Lesson 14: Stella Paper Sculpture
- Technical Skills: Students were first asked to draw four numbers big across their paper, making sure that each of the numbers touched each other and the edges of the paper. Then, they filled in all of the negative spaces with colored zentangle patterns. Students cut out the negative space shapes and cut, folded, and curled the shapes onto cardboard to create an additive paper sculpture.
- Conceptual Skills: Arranging paper shapes into interesting 3-D forms with strong visual movement.
- History and Culture: Frank Stella (specifically his mixed media relief sculptures)
- Learning Benefits: Students learned how to turn paper into a sculptural form.
Lesson 15: Summative Self-Portrait
- Technical Skills: Students continue to practice drawing portraits in a way that meets their technical ability and personal expression. They also tie together all the materials and techniques they used in past projects to create a mixed media project.
- Conceptual Skills: Students create a portrait that represents themselves, as well as the things they enjoy and value. They are required to include a portrait (drawn in whatever style they prefer), words that symbolize themselves, a color scheme that relates to their personality, images (drawn or collaged) that represents things they enjoy, and at least three techniques they had learned from previous projects.
- History and Culture: Description of what portraiture is and how it represents the essence of an artist. Shown work of famous portrait artists such as Frida Kahlo and Vincent Van Gogh.

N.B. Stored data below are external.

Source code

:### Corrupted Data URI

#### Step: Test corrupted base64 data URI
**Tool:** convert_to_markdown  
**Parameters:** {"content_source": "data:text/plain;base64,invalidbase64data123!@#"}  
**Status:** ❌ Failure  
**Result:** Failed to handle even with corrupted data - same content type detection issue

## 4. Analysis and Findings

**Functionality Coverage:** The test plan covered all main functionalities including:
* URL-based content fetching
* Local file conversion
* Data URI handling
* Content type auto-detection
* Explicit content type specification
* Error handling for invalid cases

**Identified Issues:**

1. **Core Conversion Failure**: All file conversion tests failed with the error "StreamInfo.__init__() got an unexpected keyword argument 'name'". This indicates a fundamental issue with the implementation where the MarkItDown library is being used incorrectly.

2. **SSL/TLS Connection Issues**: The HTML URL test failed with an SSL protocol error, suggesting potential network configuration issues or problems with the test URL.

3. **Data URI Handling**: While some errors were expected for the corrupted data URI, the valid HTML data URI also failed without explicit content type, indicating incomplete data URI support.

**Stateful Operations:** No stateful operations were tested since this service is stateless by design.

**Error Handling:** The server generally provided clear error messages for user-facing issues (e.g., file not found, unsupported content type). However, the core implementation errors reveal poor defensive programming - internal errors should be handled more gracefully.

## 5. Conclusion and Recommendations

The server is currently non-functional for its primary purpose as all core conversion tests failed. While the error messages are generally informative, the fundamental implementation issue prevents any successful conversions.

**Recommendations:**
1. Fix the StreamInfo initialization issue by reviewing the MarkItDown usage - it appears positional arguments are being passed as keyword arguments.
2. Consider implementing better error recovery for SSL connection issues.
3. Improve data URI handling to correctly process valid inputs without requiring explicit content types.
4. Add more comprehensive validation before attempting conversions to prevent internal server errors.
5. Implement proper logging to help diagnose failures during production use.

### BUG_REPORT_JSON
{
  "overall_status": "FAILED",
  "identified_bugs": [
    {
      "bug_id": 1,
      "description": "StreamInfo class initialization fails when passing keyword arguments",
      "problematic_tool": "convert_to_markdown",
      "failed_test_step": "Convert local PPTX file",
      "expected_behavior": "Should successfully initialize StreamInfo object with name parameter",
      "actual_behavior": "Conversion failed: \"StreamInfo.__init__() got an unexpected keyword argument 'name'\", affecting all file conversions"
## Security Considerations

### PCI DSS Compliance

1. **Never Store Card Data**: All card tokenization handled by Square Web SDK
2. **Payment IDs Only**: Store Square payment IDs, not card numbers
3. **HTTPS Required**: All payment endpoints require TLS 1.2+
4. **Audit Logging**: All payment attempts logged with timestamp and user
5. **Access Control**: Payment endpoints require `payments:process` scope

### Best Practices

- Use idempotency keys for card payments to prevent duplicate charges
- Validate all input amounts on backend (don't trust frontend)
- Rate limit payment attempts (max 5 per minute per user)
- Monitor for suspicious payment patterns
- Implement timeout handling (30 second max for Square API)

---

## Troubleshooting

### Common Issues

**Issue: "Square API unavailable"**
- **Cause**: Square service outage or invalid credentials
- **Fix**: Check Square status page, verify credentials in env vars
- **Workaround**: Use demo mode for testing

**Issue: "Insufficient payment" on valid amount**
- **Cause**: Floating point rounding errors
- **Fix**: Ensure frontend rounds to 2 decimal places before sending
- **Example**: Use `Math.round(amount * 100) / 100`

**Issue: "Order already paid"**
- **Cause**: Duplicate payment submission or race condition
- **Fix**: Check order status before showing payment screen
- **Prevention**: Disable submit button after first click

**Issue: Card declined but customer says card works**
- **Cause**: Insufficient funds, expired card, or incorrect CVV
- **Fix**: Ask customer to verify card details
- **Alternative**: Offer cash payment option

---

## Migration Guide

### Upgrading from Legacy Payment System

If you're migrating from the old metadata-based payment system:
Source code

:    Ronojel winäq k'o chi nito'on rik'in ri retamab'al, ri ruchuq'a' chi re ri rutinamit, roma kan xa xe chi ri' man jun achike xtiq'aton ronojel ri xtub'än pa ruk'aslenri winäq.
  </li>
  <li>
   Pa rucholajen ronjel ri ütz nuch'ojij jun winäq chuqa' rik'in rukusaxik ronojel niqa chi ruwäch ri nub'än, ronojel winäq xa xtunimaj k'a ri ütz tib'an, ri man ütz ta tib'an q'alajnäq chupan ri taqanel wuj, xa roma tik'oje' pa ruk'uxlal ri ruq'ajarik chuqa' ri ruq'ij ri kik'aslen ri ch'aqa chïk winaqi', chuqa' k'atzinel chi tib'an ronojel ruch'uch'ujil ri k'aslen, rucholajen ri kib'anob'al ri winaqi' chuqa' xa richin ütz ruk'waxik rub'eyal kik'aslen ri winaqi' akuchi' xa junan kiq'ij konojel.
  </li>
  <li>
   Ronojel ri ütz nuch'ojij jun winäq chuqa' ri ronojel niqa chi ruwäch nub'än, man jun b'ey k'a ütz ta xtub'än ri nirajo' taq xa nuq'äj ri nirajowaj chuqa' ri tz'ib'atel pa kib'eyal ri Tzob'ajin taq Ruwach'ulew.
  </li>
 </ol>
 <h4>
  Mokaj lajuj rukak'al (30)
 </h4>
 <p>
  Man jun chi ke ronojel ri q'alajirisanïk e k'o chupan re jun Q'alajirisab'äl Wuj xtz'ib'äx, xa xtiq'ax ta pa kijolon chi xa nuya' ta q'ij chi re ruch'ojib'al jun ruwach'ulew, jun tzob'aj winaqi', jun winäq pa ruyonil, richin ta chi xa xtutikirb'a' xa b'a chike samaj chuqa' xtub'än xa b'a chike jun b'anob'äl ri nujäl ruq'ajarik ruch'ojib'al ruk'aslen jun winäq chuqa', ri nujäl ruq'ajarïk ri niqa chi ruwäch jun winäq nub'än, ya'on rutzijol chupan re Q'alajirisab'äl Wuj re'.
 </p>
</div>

- Learning Benefits: Students take all of the skills and concepts they've learned from the entire semester and apply it to their final project.
Lesson 16: Independent Project
- Technical Skills: Apply technical skills from previous projects.
- Conceptual Skills: Students were tasked to create two illustrations that represented the theme of opposites. The type of illustrations and style of their work were up to them, as long as it met the assignment theme.
- History and Culture: N/A
- Learning Benefits: Students have creative freedom to create whatever they want. They were forced to problem-solve how to add enough details to both projects to meet the two week duration.